For this assignment, we were tasked with creating HTML, XML, and JSON files of 3 or our favourite books on one of our favorite topics. At least one of the books must have more than one author. Each of the different file structures should be loaded into R data frames. This is a primer for further work with these structures in the semseter.

Load Libraries

library("tidyverse")
## -- Attaching packages ---------------------------------------------------------------------------------------------------------------------- tidyverse 1.2.1 --
## v ggplot2 2.2.1     v purrr   0.2.4
## v tibble  1.4.2     v dplyr   0.7.4
## v tidyr   0.8.0     v stringr 1.2.0
## v readr   1.1.1     v forcats 0.2.0
## -- Conflicts ------------------------------------------------------------------------------------------------------------------------- tidyverse_conflicts() --
## x dplyr::filter() masks stats::filter()
## x dplyr::lag()    masks stats::lag()
library("rvest")
## Loading required package: xml2
## 
## Attaching package: 'rvest'
## The following object is masked from 'package:purrr':
## 
##     pluck
## The following object is masked from 'package:readr':
## 
##     guess_encoding
library("XML")
## 
## Attaching package: 'XML'
## The following object is masked from 'package:rvest':
## 
##     xml
library("methods")
library("jsonlite")
## 
## Attaching package: 'jsonlite'
## The following object is masked from 'package:purrr':
## 
##     flatten
library("stringr")
library("DT")
library ("RCurl")
## Loading required package: bitops
## 
## Attaching package: 'RCurl'
## The following object is masked from 'package:tidyr':
## 
##     complete

Preview HTML File

HTML FIle

HTML FIle

Load HTML Data & Create Data Frame

# load HTML data into data frame
url <- "https://raw.githubusercontent.com/albert-gilharry/DATA607-Assignment-5/master/data/books.html"
htmlBooks <- url %>%
  read_html() %>%
  html_nodes("table") %>%
  html_table()

htmlBooks <- htmlBooks[[1]]

View HTML Data Frame

datatable(htmlBooks, options = list(filter = FALSE), filter = "none")

Preview XML File

HTML FIle

HTML FIle

Load XML Data & Create Data Frame

The books with multiple authors posed a problem because the built in functionality to convert XML to a data frame concatenates the author nodes without a delimiter. For this reason, I looped through the data to format the authors’ names properly. This may not be most efficient way of doing so, but this is a very small data set, so it is fine.
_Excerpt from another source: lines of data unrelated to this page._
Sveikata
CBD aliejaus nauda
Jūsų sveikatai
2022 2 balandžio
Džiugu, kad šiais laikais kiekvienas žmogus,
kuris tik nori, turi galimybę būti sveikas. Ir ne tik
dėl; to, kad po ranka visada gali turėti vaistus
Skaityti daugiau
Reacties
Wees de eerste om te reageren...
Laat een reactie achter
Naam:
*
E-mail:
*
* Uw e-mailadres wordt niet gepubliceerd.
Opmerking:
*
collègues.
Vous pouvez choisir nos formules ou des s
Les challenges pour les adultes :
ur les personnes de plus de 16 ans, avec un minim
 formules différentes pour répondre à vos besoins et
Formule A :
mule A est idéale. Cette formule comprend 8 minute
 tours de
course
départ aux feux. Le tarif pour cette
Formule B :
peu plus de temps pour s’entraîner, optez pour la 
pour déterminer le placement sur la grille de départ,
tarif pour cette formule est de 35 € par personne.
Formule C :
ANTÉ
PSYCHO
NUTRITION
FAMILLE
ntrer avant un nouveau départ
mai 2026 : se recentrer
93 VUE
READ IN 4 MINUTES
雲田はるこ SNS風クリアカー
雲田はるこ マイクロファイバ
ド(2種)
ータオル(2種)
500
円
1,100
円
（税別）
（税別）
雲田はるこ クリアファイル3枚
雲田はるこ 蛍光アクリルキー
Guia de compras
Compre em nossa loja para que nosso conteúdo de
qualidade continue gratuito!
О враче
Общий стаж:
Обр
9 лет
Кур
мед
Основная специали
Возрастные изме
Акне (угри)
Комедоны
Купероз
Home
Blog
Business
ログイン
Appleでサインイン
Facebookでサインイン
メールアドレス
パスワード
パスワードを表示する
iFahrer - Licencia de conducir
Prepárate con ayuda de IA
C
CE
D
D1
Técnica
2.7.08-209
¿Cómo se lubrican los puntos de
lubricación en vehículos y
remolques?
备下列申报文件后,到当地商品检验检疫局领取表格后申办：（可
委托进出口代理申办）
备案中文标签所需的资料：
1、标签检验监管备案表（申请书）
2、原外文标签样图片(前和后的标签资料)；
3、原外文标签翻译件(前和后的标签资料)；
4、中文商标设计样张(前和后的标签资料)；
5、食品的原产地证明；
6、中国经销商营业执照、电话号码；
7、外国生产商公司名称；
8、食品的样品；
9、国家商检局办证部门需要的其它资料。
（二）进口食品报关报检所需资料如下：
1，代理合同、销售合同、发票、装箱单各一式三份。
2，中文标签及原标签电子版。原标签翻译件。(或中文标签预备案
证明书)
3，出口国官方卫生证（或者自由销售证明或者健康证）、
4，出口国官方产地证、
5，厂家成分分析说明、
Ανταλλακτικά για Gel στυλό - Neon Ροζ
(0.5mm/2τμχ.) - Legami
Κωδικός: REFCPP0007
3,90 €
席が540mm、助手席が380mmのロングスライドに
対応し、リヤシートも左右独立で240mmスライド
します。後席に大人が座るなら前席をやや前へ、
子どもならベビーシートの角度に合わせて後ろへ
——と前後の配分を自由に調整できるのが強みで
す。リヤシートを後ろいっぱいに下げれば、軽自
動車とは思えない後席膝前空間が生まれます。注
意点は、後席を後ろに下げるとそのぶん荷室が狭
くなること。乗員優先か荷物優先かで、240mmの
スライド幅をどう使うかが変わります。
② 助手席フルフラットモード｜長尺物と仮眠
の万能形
url <- getURL("https://raw.githubusercontent.com/albert-gilharry/DATA607-Assignment-5/master/data/books.xml")
doc <- xmlParse(url)

data <- xpathSApply(doc, "//BOOKS/BOOK/AUTHORS",xmlChildren, simplify = TRUE)
authors = c()
for(i in 1:length(data)){
  c <- c()
  for(j in 1:length(data[[i]])){
   c <-  append( c, xmlValue(data[[i]][[j]]) )
  }
  authors <- append(authors, paste(unlist(c),collapse = ", "))
}

# use the built in function to create the data frame
xmlBooks <- xmlToDataFrame(url,stringsAsFactors = FALSE)

# fix the authors
xmlBooks$AUTHORS <- authors

View XML Data Table

datatable(xmlBooks, options = list(filter = FALSE),filter="none")

Preview JSON File

HTML FIle

HTML FIle

Load JSON Data & Create Data Frame

The books with multiple authors posed a problem again because the built in functionality to create a data frame from JSON data attaches an list for the authors. I looped through the data to format the authors. This may not be the most efficient way of doing so, but this is a very small data set, so it is fine.

# load JSON data into data frame
url <- getURL("https://raw.githubusercontent.com/albert-gilharry/DATA607-Assignment-5/master/data/books.json")
jsonBooks <- fromJSON(url)
authors = c()
jsonBooks <- jsonBooks$books

# create a comma separated list for authors of each book
for(i in 1:nrow(jsonBooks)){
 authors <- append(authors, paste(unlist( jsonBooks$author[i] ),collapse = ", "))
}

# update authors
jsonBooks$author <- authors

View JSON Data Table

datatable(jsonBooks, options = list(filter = FALSE),filter="none")

Conclusion

In conclusion, R packages make it relatively easy parse and load HTML, XML, and JSON data into data frames. These data frames were not identical due to how the packeges handle one to many relationships in JSON, and XML. The processing that I did eventlually led to all data frames being identical.